Could you reproduce the data below word for word, keeping every line unchanged?

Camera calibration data
Segment Open

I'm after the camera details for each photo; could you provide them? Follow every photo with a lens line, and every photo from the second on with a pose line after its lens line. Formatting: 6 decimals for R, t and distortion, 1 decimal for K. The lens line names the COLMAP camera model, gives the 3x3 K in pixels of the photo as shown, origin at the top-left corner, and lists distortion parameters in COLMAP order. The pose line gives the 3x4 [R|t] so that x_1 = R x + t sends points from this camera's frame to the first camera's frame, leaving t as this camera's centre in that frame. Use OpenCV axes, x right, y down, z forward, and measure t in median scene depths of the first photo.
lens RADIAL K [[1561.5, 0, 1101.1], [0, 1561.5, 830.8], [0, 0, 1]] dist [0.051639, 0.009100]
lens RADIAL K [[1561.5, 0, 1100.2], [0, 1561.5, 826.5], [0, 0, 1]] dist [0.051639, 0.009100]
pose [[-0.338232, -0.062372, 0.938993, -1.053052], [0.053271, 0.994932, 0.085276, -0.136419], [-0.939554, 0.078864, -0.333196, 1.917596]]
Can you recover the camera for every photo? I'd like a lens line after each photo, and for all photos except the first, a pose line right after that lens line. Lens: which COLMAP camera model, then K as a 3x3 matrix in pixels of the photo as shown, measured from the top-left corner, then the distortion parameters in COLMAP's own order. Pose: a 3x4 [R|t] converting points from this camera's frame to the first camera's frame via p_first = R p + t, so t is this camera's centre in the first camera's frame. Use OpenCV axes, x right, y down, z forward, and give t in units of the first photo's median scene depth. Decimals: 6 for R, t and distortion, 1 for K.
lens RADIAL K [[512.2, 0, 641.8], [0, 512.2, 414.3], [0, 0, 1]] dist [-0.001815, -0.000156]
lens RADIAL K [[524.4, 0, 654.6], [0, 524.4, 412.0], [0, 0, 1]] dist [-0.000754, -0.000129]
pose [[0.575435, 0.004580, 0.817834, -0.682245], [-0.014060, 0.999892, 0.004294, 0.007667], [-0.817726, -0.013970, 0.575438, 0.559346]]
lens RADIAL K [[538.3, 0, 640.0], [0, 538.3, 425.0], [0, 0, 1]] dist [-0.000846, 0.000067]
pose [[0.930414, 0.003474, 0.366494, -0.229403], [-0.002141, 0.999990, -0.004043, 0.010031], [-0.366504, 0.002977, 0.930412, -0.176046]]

Segment Closed

OUTPUT OF THE EXERCISE:
I'm after the camera details for each photo; could you provide them? Follow every photo with a lens line, and every photo from the second on with a pose line after its lens line. Formatting: 6 decimals for R, t and distortion, 1 decimal for K. The lens line names the COLMAP camera model, gives the 3x3 K in pixels of the photo as shown, origin at the top-left corner, and lists distortion parameters in COLMAP order. The pose line gives the 3x4 [R|t] so that x_1 = R x + t sends points from this camera's frame to the first camera's frame, leaving t as this camera's centre in that frame. Use OpenCV axes, x right, y down, z forward, and measure t in median scene depths of the first photo.
lens RADIAL K [[1561.5, 0, 1101.1], [0, 1561.5, 830.8], [0, 0, 1]] dist [0.051639, 0.009100]
lens RADIAL K [[1561.5, 0, 1100.2], [0, 1561.5, 826.5], [0, 0, 1]] dist [0.051639, 0.009100]
pose [[-0.338232, -0.062372, 0.938993, -1.053052], [0.053271, 0.994932, 0.085276, -0.136419], [-0.939554, 0.078864, -0.333196, 1.917596]]
Can you recover the camera for every photo? I'd like a lens line after each photo, and for all photos except the first, a pose line right after that lens line. Lens: which COLMAP camera model, then K as a 3x3 matrix in pixels of the photo as shown, measured from the top-left corner, then the distortion parameters in COLMAP's own order. Pose: a 3x4 [R|t] converting points from this camera's frame to the first camera's frame via p_first = R p + t, so t is this camera's centre in the first camera's frame. Use OpenCV axes, x right, y down, z forward, and give t in units of the first photo's median scene depth. Decimals: 6 for R, t and distortion, 1 for K.
lens RADIAL K [[512.2, 0, 641.8], [0, 512.2, 414.3], [0, 0, 1]] dist [-0.001815, -0.000156]
lens RADIAL K [[524.4, 0, 654.6], [0, 524.4, 412.0], [0, 0, 1]] dist [-0.000754, -0.000129]
pose [[0.575435, 0.004580, 0.817834, -0.682245], [-0.014060, 0.999892, 0.004294, 0.007667], [-0.817726, -0.013970, 0.575438, 0.559346]]
lens RADIAL K [[538.3, 0, 640.0], [0, 538.3, 425.0], [0, 0, 1]] dist [-0.000846, 0.000067]
pose [[0.930414, 0.003474, 0.366494, -0.229403], [-0.002141, 0.999990, -0.004043, 0.010031], [-0.366504, 0.002977, 0.930412, -0.176046]]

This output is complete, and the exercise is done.